● RECORDS
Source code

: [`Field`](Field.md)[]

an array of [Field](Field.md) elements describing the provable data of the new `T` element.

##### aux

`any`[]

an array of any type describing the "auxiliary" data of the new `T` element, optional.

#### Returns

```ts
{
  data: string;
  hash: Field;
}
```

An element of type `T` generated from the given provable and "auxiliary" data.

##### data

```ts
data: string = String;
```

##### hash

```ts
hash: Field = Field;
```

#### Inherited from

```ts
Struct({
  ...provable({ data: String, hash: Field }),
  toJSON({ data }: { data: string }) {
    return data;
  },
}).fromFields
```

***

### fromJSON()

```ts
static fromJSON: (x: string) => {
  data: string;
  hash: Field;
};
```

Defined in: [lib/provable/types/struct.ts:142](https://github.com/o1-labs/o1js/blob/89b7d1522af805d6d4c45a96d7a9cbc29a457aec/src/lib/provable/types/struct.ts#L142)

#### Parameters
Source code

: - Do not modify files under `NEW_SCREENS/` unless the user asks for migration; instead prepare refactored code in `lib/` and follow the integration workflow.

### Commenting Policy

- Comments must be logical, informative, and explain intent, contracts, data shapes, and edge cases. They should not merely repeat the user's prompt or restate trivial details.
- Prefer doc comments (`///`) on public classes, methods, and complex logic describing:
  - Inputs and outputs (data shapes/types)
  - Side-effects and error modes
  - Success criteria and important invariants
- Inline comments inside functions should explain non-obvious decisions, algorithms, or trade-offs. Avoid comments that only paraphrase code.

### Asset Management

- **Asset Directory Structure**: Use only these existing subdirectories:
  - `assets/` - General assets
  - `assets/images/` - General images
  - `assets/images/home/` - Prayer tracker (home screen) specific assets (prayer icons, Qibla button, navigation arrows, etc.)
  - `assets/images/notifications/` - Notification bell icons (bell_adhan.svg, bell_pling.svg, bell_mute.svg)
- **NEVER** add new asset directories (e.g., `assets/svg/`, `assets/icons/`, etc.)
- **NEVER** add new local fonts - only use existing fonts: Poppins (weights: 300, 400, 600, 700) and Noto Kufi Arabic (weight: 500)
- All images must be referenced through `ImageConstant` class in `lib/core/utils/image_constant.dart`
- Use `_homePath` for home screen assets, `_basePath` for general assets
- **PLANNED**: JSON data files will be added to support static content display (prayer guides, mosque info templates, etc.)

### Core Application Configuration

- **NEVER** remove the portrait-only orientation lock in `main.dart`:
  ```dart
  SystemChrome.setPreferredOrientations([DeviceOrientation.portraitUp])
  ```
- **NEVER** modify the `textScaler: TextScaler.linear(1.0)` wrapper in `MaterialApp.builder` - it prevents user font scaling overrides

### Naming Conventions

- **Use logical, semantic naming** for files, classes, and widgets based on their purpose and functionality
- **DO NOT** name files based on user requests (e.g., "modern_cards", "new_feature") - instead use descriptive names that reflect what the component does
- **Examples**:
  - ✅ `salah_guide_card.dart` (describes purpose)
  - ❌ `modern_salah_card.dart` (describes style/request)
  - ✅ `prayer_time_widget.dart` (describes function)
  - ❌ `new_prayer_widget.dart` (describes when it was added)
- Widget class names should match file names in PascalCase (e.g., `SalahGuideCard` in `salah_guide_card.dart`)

● WHAT THE EXERCISE ASKS
Within the listing above, the lines holding "home" should be counted. Give only the number.

● COMPLETED EXERCISE
2